Hartalika Teej
Goddess Parvati, Lord Shiva
When it falls
The date shifts because it tracks the moon, not the Gregorian calendar.
Calculated for India (IST) using precise Panchang astronomy. Dates can shift by a day at locations far to the east or west.
The three Teej festivals
The story behind the fast
Hartalika Teej recalls how Parvati won Shiva as her husband through her own resolve. The name joins harat (carrying off) and aalika (a friend): in the popular telling, Parvati's friend took her away into the forest so she would not be married against her wish to a groom her father had chosen. There, on Bhadrapada Shukla Tritiya, she shaped an image of Shiva from sand and clay and kept a strict fast until he accepted her.
The day is read as a vow of constancy rather than a celebration of luck. Married women keep it for the long life and well-being of their husbands; unmarried women keep it hoping for a good partner. What the tradition holds up is Parvati's patience and self-chosen commitment, not a promise that fasting changes fate.

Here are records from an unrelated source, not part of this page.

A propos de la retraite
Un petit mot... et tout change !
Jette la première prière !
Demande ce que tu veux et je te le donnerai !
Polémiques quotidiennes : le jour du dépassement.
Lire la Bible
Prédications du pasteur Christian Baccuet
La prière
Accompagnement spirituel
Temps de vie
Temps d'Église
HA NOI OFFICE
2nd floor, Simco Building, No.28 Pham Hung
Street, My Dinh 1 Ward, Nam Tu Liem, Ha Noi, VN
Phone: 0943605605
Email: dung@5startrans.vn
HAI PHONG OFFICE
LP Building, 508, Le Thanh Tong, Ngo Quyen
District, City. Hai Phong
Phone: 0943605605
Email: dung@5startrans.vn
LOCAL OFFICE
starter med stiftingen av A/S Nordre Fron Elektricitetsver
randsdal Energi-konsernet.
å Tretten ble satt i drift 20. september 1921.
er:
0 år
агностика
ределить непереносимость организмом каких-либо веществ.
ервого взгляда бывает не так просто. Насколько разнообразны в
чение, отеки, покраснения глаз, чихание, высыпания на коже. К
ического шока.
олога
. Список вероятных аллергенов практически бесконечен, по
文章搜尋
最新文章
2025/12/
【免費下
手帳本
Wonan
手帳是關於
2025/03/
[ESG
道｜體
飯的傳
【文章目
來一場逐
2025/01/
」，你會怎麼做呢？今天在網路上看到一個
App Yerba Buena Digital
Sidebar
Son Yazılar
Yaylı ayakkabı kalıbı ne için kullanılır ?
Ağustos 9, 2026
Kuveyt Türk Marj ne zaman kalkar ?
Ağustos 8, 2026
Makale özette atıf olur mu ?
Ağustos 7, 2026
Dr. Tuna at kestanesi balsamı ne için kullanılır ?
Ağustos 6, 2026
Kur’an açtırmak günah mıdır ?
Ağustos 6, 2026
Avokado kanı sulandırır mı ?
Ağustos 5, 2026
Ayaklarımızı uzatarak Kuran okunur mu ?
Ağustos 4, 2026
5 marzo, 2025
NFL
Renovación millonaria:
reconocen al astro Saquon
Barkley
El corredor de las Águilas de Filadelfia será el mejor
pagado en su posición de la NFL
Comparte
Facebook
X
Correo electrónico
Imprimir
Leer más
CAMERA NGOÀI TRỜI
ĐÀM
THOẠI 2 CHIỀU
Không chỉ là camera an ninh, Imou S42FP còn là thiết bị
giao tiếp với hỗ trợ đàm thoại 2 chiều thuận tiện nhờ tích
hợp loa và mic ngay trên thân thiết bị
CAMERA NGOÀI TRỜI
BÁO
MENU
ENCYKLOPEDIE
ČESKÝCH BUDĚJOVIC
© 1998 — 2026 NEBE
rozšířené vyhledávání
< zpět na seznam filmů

Hartalika Teej is the most austere of the three Teej festivals. Hariyali Teej in Shravan and Kajari Teej a fortnight before it are gentler, monsoon-season observances; Hartalika is the one with the full nirjala fast and an overnight vigil. It falls a day before Ganesh Chaturthi, so in many homes the two run back to back.
Rituals & observance
The day is built around a single sustained fast and the worship of Parvati and Shiva in clay form. Observances vary by family and region, but most include the following:
- Nirjala vrat (waterless fast): many women take neither food nor water from sunrise through the next morning. Those who cannot manage a full nirjala fast keep a lighter phalahari (fruit-and-milk) version instead — both are accepted.
- Making the idols: Parvati (as Gauri) and Shiva are shaped by hand from sand or clay, often with Ganesha beside them, and placed on a decorated platform for the day's worship.
- Shodashopachara puja at dusk (pradosh): the images are honoured with the sixteen offerings — water, flowers, vermilion, bel leaves, fruit and a lamp — and women dress in green or red and wear their wedding finery and bangles.
- Listening to the vrat katha: the Hartalika Teej story is read or recited so the reason for the fast is renewed each year, rather than only kept by habit.
- Night vigil (jagran): the fast is held through the night with bhajans and devotional songs, and is broken the next morning after the concluding worship.
- Immersion: the clay idols are gently immersed in water once the vrat ends, returning them as the day closes.
Regional variations
How this date is determined
Observed on the Tritiya tithi of Bhadrapada (Shukla paksha), reckoned by sunrise (udaya tithi).
Dates are computed to astronomical precision (NASA/JPL ephemeris), in line with traditional panchang.